[What to do] Lay out everything from the entry that begins "Answer in <instances>...</instances>." down to the last of the entries as a two-column CSV with the headers instruction and output. Give one row per entry, holding its text and its answer, each in a single quoted field with line breaks replaced by spaces.
[START Data lines]
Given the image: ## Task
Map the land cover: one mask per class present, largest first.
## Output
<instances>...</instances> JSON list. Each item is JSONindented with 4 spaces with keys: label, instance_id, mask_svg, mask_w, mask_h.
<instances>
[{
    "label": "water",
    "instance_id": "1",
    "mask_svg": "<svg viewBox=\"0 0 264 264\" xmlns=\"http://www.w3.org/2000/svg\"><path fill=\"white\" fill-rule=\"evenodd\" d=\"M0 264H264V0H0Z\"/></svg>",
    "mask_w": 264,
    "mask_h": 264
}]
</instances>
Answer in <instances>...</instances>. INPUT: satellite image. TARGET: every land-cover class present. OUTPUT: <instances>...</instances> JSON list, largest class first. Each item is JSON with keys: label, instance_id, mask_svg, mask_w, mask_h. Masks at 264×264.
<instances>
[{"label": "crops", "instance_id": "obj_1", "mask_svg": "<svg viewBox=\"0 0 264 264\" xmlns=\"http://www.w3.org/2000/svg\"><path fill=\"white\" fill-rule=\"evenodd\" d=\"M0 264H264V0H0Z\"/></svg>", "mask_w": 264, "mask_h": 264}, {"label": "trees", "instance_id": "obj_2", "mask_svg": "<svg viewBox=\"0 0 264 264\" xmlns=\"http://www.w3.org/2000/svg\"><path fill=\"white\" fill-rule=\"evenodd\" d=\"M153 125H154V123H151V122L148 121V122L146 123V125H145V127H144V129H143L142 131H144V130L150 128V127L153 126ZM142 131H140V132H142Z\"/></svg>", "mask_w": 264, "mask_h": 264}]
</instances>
[END Data lines]
[Answer in full]
instruction,output
"Answer in <instances>...</instances>. INPUT: satellite image. TARGET: every land-cover class present. OUTPUT: <instances>...</instances> JSON list, largest class first. Each item is JSON with keys: label, instance_id, mask_svg, mask_w, mask_h. Masks at 264×264.","<instances> [{""label"": ""crops"", ""instance_id"": ""obj_1"", ""mask_svg"": ""<svg viewBox=\""0 0 264 264\"" xmlns=\""http://www.w3.org/2000/svg\""><path fill=\""white\"" fill-rule=\""evenodd\"" d=\""M0 264H264V0H0Z\""/></svg>"", ""mask_w"": 264, ""mask_h"": 264}, {""label"": ""trees"", ""instance_id"": ""obj_2"", ""mask_svg"": ""<svg viewBox=\""0 0 264 264\"" xmlns=\""http://www.w3.org/2000/svg\""><path fill=\""white\"" fill-rule=\""evenodd\"" d=\""M153 125H154V123H151V122L148 121V122L146 123V125H145V127H144V129H143L142 131H144V130L150 128V127L153 126ZM142 131H140V132H142Z\""/></svg>"", ""mask_w"": 264, ""mask_h"": 264}] </instances>"